Plenty of other ministers wrote on political matters. But I do not find other ministers receiving anywhere near the attention that Breckinridge did.
Even before the war started, I find that death continues to play a large role in my research.
First, sickness and death plagued the Breckinridge home. RJB himself was terribly ill almost every winter, and sometimes he never really recovered for 6-9 months. Then, in 1859 his second wife, Virginia, died (possibly breast cancer), followed shortly by his son William’s wife Lucretia (seizures after childbirth), two grandchildren, and finally, a year after her mother, his twelve-year-old daughter, Virginia (apparently of diptheria that weakened her heart).
But there is another sort of death that RJB spoke of: controversy. Many people thought that RJB loved to fight — but he disagreed. “I never fight merely for fun: only when it is needful to fight. I don’t understand that there is any fun in it. Fighting means death. Therefore I attack no one — and I advise no one to attack me.”

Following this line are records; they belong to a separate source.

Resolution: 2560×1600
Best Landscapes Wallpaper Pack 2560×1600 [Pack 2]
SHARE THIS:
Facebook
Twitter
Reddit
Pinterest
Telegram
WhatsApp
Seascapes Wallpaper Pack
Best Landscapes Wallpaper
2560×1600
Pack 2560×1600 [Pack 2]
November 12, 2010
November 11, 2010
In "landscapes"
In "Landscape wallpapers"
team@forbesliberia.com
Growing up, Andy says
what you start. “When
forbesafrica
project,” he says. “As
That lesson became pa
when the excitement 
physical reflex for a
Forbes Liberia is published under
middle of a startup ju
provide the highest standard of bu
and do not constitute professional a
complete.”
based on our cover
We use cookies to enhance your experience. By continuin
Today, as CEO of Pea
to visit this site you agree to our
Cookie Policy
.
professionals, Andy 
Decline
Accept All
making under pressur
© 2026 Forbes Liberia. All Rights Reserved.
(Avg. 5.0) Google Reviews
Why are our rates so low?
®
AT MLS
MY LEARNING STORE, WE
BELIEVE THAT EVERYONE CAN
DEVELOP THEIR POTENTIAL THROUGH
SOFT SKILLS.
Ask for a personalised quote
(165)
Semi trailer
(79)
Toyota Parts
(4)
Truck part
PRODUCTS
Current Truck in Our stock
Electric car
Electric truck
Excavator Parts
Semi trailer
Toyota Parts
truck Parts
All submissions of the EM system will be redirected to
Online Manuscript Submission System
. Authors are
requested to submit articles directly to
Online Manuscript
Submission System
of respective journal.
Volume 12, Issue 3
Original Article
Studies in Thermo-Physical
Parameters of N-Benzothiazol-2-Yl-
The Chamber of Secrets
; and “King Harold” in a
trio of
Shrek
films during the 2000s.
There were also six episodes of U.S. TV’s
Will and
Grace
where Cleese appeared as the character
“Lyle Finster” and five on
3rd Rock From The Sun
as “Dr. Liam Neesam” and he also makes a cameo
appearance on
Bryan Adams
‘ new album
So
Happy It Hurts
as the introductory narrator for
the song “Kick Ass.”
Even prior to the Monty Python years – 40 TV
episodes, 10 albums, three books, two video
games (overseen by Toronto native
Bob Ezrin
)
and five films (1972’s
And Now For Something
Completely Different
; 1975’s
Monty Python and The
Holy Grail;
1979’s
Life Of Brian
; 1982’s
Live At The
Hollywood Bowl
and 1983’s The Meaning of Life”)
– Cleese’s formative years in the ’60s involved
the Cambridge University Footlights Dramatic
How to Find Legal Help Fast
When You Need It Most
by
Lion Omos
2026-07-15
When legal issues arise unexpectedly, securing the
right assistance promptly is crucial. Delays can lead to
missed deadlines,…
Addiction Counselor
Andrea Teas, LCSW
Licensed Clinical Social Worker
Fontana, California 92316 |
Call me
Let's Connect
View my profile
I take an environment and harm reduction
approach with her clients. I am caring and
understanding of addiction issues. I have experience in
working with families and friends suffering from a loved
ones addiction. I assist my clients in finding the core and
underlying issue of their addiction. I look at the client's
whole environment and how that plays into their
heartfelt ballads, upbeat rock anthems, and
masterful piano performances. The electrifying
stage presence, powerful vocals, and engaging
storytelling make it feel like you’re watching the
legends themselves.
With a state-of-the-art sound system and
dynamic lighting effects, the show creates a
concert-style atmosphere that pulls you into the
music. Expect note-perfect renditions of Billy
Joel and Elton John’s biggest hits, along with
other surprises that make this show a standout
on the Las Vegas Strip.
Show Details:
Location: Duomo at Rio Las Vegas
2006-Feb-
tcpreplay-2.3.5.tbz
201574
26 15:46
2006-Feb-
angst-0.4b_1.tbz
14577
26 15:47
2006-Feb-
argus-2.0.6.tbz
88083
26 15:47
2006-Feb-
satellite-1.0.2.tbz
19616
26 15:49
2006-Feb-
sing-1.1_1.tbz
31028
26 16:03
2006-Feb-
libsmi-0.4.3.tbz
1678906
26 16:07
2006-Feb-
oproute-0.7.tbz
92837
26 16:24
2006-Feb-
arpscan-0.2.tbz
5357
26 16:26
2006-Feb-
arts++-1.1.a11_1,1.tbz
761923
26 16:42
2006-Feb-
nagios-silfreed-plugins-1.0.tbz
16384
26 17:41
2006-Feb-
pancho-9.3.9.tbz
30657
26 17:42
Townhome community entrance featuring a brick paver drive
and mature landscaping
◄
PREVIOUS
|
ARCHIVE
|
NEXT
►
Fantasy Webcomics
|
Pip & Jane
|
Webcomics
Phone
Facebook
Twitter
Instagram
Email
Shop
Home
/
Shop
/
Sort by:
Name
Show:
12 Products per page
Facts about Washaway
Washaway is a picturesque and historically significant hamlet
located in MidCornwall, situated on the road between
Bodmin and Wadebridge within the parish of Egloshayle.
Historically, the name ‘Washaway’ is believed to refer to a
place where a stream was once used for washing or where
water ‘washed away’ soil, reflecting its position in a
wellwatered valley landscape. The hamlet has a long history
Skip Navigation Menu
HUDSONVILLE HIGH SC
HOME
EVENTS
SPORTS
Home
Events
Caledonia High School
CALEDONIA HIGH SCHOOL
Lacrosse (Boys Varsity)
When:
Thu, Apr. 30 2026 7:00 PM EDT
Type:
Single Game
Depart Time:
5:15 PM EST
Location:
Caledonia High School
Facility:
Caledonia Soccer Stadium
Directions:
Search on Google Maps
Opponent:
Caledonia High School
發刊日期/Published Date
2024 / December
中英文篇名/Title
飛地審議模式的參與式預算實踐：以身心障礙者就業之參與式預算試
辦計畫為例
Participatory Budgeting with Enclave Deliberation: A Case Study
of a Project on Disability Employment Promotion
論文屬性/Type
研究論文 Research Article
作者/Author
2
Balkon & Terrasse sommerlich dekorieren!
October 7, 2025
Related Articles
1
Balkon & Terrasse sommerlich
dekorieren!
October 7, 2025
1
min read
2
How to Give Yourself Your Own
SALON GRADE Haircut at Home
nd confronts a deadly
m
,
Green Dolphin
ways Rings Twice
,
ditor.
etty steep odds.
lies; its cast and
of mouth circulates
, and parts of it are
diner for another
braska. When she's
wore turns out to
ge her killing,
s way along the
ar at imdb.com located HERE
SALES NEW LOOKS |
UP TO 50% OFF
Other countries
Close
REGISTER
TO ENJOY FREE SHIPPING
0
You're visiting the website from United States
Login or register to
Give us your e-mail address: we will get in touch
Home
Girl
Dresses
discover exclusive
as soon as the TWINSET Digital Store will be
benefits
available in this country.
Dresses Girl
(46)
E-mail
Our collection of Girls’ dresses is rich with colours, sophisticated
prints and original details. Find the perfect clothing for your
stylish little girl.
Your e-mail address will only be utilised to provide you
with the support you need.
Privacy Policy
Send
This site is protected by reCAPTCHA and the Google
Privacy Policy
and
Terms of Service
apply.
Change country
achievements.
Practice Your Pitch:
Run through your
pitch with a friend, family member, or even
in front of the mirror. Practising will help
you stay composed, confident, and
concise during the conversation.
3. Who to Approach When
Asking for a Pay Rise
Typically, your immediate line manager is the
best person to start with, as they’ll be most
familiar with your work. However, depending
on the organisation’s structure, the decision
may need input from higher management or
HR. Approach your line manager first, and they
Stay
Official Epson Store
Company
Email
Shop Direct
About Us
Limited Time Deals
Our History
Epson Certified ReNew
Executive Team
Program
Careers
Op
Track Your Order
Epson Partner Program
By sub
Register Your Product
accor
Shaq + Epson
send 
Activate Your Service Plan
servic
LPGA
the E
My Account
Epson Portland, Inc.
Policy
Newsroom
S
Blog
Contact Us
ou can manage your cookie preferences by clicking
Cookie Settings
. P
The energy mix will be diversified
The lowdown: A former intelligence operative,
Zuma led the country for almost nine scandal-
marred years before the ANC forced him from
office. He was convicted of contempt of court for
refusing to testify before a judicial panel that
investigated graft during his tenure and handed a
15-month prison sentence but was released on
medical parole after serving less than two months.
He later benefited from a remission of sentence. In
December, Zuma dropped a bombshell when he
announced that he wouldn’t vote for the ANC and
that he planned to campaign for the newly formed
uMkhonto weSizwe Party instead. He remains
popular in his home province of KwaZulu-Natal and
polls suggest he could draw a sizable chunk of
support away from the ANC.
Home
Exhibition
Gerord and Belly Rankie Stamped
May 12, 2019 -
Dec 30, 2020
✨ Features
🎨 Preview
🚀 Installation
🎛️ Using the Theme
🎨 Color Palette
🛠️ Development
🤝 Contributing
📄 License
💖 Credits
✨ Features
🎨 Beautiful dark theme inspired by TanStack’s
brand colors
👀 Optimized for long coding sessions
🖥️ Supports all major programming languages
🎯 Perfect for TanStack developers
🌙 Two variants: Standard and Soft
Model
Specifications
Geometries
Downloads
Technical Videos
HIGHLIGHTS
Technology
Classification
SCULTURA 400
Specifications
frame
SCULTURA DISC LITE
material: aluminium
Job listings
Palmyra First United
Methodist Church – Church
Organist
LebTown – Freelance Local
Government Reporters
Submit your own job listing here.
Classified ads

Fighting means death. I had been thinking this about RJB for some time — so I was pleased to hear him say it! RJB never entered a controversy just for “fun.” He only fought when truth and honor were at stake (in other words, when life was on the line). Of course, I think he erred sometimes in his judgment — but in principle I agree: fighting means death. Is it worth dying over? If not — don’t fight!